The Multi-Hz test gives audiologists a quick way to find the resonant frequency of the middle ear to help identify ossicular discontinuities and fixation disorders. Diagnostically, this can be employed to document pre and post-surgery for ossicular disorders to confirm success for the patient and physician.
Before we take a look at how the device performs this test, let’s do a brief review.
Middle ear testing has been a standard component in audiometric evaluations for many years. It is performed regularly to objectively document the compliance of the middle ear system, monitor chronic middle ear fluid, evaluate Eustachian tube function and used it in combination with the audiogram to develop a complete picture of a patient’s hearing. In most cases, using the total admittance (Y) obtained with the 226 Hz probe tone provides enough information for basic diagnosis. This is the fastest way to “confirm” a normal middle ear system; however, when a more critical look at the middle ear is required, higher frequency probe tones, resonant frequency testing and individual admittance components can provide detailed information.
Middle ear testing has been described as evaluating the impedance of the ear. Impedance refers to the opposition of the flow of energy; in other words, if energy (sound) is introduced to a system (ear), how much of the energy is blocked, or impeded. Impedance is not a practical measurement for an office setting, so the commercial impedance bridges are measuring Admittance, which is the inverse of impedance. Admittance is measuring the ease at which energy (sound) flows through the system (ear). Admittance (Y) is a measurement taken at the plane of the tympanic membrane and is made up of two components, susceptance (B) and conductance (G). Susceptance (B) is also called the “stiffness” of the middle ear system and refers to the relationship between the springy parts and the mass of the middle ear. In other words, this is the way the ligaments, tendons, and muscles work with the bones in the middle ear to transmit sound. Typical middle ear testing at 226 Hz probe tone provides very predictable and reliable results using the total admittance (Y). There is no need to separate the individual components because at that probe tone, the total admittance (Y) is equal to the susceptance (B). Research has shown that when using the 226 Hz probe tone, the springy portion of the susceptance is transmitting the sound through the system. Conductance (G) refers to the loss of energy due to friction in the system. Resonance frequency testing shows us where the springy and mass components have equal contribution and the system is most efficient for energy transfer. The ear is a machine with working parts; therefore, there will be a natural amount of energy lost.
To run the Multi-Hz test, simply navigate to it from the “More” menu on the device. Once completed, the first three tabs will contain Multi-Hz test data.
1) The 226 Hz Y tympanogram
The 226 Hz tympanogram displays on the graph and the numerical results display in a table on the lower right side of the screen. The Tymp column displays the direction of the pressure sweep and the component that is being shown on the tympanogram. The Vea column displays the acoustic equivalent volume (in cm3 ). The Peak column displays the pressure (daPa) and admittance (mmho) value of the indicated peak of the tympanogram.

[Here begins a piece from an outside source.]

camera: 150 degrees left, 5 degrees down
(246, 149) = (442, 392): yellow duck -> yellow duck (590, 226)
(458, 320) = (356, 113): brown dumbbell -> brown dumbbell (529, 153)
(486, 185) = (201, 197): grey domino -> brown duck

2) The difference between the B components at the Start pressure (+200 daPa) represented in the delta-peak graph
This tab contains two graphs. The top graph displays the difference between the immittance component B at the Start pressure (+200 daPa, default) and Peak pressure as a function of frequency (ΔB). The bottom graph displays the difference between the phase angle at the Start pressure and Peak pressure as a function of frequency (ØB). The resonance frequency of the ear is automatically identified by the cursor on the graphic displays where ΔB crosses 0 mmhos. The Delta Peak-Start table contains the numerical values for the graphical results obtained at resonant frequency. The table includes the resonant frequency (Hz), ΔB (mmho), and ØB (degrees). The starting pressure and peak in daPa are also displayed.
3) The Peak pressure and the resonant frequency tympanogram
The tympanogram obtained at resonant frequency is displayed in the graph (immittance component B). The table on lower right side of the graph displays the results of the measurement. The header of the table indicates the resonant frequency.

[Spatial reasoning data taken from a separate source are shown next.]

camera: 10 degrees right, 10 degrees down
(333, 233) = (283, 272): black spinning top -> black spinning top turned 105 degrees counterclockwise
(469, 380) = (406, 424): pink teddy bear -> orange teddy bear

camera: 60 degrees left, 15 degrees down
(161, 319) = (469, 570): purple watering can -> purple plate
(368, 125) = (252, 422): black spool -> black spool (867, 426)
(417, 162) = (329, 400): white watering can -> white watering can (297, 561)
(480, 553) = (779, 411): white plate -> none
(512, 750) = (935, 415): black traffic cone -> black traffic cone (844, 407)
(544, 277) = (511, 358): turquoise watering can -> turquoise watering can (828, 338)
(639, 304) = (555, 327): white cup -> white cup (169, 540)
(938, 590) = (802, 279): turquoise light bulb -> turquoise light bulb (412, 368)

In the remaining three tabs, It is possible to display additional tympanograms at any probe tone between 250 and 2000 Hz in 50 Hz increments. Users may select an empty tab(s) and press the +/ – buttons or drag the slider bar until the desired tympanogram appears. Repeat for Tab 5 and 6 if desired.

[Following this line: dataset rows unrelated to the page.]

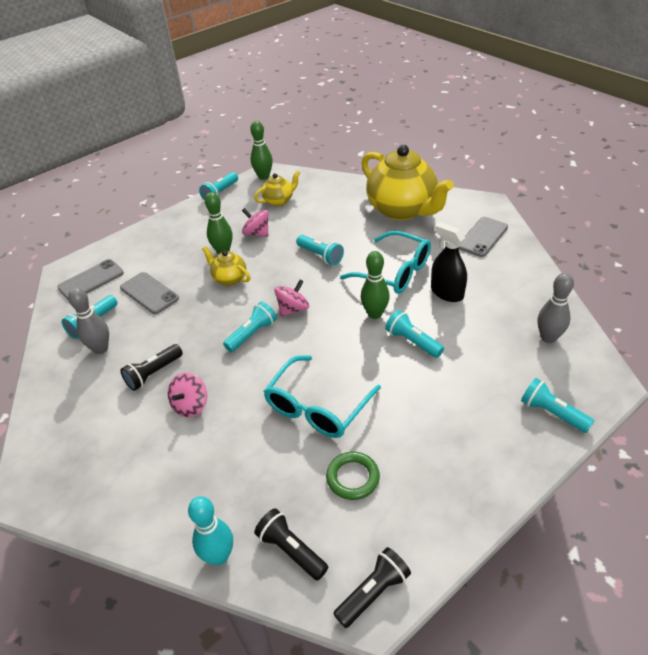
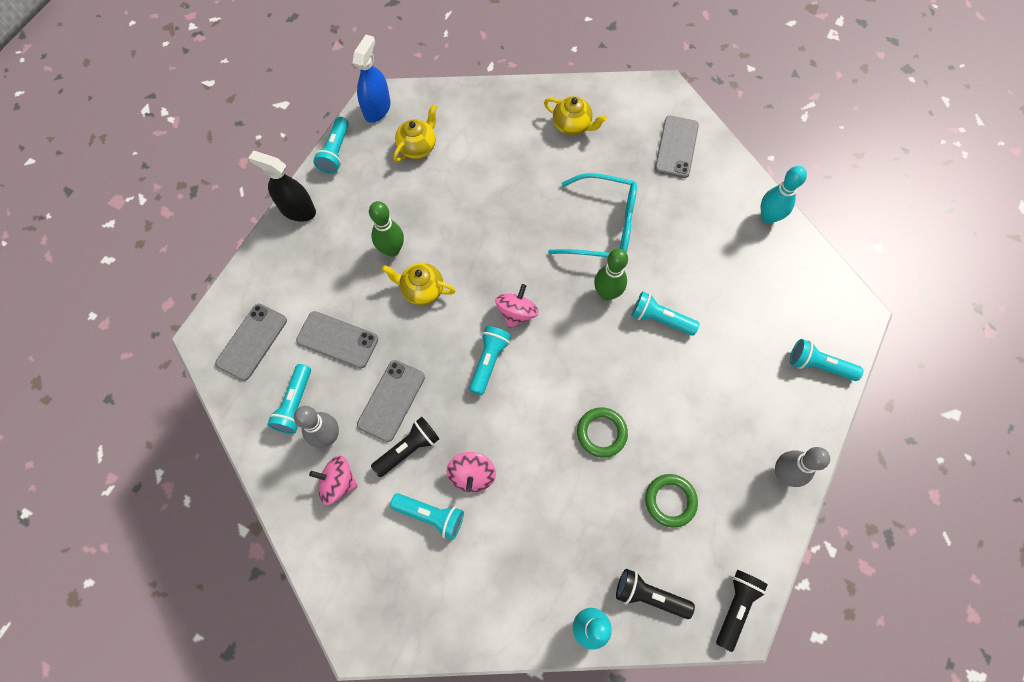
camera: 25 degrees left, 25 degrees up
(153, 373) = (408, 449): black flashlight -> black flashlight turned 150 degrees counterclockwise
(162, 339) = (391, 400): none -> grey phone
(257, 233) = (418, 209): pink spinning top -> pink spinning top (338, 483)
(263, 176) = (377, 108): green bowling pin -> blue spray bottle
(317, 407) = (601, 433): turquoise glasses -> green ring
(320, 256) = (510, 225): turquoise flashlight -> turquoise flashlight (431, 516)
(402, 210) = (572, 125): yellow teapot -> yellow teapot, size x0.46
(447, 293) = (669, 241): black spray bottle -> black spray bottle (297, 210)
(546, 296) = (768, 217): none -> turquoise bowling pin
(548, 337) = (787, 273): grey bowling pin -> grey bowling pin (783, 473)

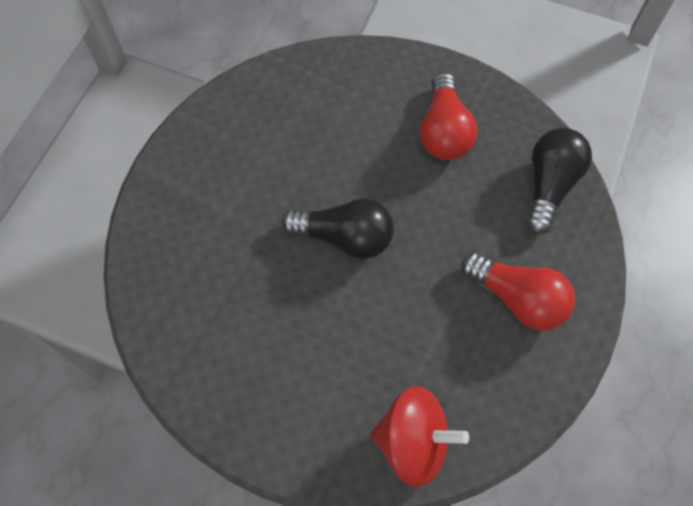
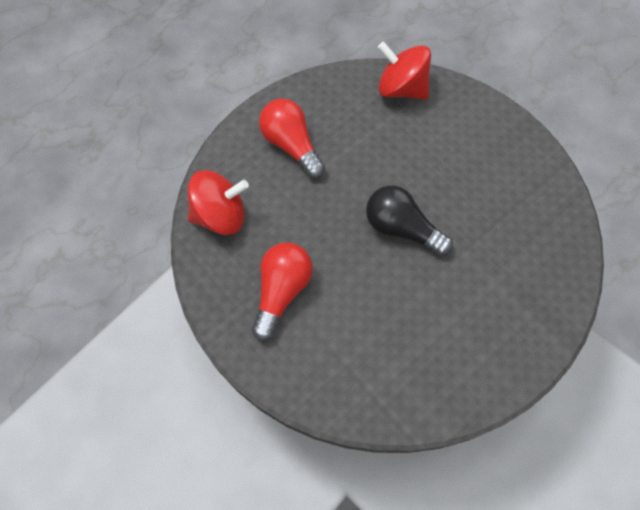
camera: 160 degrees left, 0 degrees up
(549, 185) = (221, 216): black light bulb -> red spinning top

The shape of the tympanogram is very predictable and consistent when using the 226 Hz probe tone. As the probe tone increases toward resonance frequency, there will be notching in the tracing - this is because the mass (bones) portion of susceptance are contributing to sound transmission. The morphology of the tympanogram will be an upside-down W or an M at resonance frequency. As the probe tone increases higher than resonance frequency, the tympanogram will continue to evolve into a V shape (mass portion of Susceptance transmitting sound).